Chemiluminescent ion–molecule reactions: Rotational–vibrational population distributions of CH+(A 1Π) and CD+(A 1Π) from C++H2 and C++D2 collisions

Abstract

Optical emission in the 3000–5000 Å range was observed as a result of low‐energy (3–8 eV_CM) ion–molecule reactions of C⁺ ions with H₂ and D₂ molecules. Most of the emission is due to (A ¹Π→X ¹Σ⁺) transitions of CH⁺ and CD⁺, which were each studied with 6 Å and 20 Å FWHM optical resolution. Rotational lines of much higher J were observed than are present in spectra from conventional CH⁺ light sources.
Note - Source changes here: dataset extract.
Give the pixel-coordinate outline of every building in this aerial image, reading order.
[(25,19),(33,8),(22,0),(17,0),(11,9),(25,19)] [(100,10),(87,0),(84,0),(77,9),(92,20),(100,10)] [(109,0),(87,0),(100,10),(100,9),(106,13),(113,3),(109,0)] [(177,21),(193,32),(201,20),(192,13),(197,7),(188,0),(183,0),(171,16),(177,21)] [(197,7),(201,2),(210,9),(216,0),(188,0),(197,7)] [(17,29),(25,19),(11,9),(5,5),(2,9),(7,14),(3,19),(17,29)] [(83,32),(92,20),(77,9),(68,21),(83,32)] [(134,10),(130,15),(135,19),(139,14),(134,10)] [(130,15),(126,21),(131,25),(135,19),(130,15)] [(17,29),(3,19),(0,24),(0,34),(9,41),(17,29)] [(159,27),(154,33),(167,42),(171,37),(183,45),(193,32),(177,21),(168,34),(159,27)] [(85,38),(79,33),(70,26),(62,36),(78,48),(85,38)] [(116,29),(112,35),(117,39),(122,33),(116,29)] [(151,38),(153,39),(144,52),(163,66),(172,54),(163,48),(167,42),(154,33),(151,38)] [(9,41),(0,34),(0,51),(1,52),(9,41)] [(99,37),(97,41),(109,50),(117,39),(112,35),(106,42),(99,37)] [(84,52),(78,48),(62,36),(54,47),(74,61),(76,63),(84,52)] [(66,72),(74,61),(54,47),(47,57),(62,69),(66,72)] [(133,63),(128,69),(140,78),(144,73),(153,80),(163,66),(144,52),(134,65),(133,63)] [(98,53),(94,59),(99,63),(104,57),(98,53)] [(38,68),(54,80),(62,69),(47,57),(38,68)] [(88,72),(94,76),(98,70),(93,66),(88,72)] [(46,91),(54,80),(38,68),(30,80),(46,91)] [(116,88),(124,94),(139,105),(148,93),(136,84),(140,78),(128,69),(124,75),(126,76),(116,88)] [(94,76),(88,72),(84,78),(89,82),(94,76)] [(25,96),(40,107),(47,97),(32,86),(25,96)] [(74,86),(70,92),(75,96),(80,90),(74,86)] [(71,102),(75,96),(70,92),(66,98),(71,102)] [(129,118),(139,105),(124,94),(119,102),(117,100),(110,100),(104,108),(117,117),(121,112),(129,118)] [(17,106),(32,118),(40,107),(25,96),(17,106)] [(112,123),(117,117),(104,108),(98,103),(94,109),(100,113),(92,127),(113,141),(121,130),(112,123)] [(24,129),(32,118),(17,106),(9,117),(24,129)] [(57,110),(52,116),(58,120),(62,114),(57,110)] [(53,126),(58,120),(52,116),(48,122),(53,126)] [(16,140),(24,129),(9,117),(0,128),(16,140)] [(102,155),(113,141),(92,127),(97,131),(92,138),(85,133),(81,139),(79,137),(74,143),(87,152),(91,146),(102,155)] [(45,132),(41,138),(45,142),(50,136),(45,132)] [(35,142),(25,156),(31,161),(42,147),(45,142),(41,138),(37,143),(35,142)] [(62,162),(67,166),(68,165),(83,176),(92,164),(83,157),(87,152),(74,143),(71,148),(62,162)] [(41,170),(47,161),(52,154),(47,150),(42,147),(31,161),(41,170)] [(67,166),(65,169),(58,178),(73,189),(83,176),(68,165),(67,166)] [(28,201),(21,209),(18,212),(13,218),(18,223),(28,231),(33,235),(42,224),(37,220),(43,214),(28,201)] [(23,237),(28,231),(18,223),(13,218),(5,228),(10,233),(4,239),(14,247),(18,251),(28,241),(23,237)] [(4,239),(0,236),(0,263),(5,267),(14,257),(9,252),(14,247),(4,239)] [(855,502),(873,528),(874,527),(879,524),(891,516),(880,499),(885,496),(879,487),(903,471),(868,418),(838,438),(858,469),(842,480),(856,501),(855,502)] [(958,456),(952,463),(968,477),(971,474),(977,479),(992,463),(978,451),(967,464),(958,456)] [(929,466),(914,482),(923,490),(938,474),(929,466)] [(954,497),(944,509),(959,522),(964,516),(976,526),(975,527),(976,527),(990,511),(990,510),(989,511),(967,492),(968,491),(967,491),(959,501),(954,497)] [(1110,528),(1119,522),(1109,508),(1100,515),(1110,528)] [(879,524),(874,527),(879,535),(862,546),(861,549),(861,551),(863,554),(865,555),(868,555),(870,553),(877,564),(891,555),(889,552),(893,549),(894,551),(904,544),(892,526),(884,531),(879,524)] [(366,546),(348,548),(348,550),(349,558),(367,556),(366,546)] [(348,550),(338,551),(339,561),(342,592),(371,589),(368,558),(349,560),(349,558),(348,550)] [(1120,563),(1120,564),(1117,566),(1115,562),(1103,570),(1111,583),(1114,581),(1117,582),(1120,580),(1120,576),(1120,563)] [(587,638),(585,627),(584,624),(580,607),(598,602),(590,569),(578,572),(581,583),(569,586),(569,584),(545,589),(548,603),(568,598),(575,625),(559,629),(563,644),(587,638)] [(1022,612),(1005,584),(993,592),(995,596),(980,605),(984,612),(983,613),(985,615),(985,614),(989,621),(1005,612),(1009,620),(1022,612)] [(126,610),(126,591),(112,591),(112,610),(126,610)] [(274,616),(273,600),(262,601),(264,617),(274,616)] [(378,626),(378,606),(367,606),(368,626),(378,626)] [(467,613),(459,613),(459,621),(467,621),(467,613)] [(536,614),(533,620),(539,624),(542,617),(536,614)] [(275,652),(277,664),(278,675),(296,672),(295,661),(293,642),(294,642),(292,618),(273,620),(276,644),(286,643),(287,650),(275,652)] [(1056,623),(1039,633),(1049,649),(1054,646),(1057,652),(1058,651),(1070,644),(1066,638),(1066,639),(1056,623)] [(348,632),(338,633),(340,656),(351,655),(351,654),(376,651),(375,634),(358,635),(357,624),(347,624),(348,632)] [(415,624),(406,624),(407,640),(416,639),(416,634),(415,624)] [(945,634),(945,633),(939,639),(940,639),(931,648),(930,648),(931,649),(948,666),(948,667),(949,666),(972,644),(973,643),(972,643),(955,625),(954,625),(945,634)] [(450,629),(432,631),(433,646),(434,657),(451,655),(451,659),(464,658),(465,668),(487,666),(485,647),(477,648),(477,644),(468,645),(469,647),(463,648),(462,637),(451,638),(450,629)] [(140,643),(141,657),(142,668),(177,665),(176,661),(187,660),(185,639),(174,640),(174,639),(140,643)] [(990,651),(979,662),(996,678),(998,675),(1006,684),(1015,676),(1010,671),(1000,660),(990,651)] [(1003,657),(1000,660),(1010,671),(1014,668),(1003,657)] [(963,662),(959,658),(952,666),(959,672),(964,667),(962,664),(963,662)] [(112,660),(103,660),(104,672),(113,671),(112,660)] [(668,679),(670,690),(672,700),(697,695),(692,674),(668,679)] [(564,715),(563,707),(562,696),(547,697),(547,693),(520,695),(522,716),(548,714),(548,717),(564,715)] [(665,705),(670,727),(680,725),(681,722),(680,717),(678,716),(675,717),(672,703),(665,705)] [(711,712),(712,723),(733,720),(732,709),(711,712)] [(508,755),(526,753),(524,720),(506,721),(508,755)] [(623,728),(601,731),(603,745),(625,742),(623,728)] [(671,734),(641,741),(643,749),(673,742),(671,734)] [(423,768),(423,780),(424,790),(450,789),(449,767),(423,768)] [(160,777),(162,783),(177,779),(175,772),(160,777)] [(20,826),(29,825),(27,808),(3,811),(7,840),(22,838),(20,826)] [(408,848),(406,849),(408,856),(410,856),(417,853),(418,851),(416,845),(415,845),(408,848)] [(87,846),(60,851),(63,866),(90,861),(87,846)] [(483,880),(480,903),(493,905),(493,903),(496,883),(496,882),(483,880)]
The observed spectra were simulated on a computer, taking into account the strong dependence of the electronic transition moment on the internuclear distance, as given by ab initio calculations. Relative band oscillator strengths f_v′v^″(J) were calculated for each rotational line J and were found to depend strongly on J as result of centrifugal stretching. These calculations were done using the R centroid approximation as well as the exact band oscillator strength formula. From the spectrum simulations, accurate rotational and vibrational population distributions were derived. A simple model is proposed which explains the isotope effect on the rotational distributions and gives directly the distribution of impact parameters leading to reaction.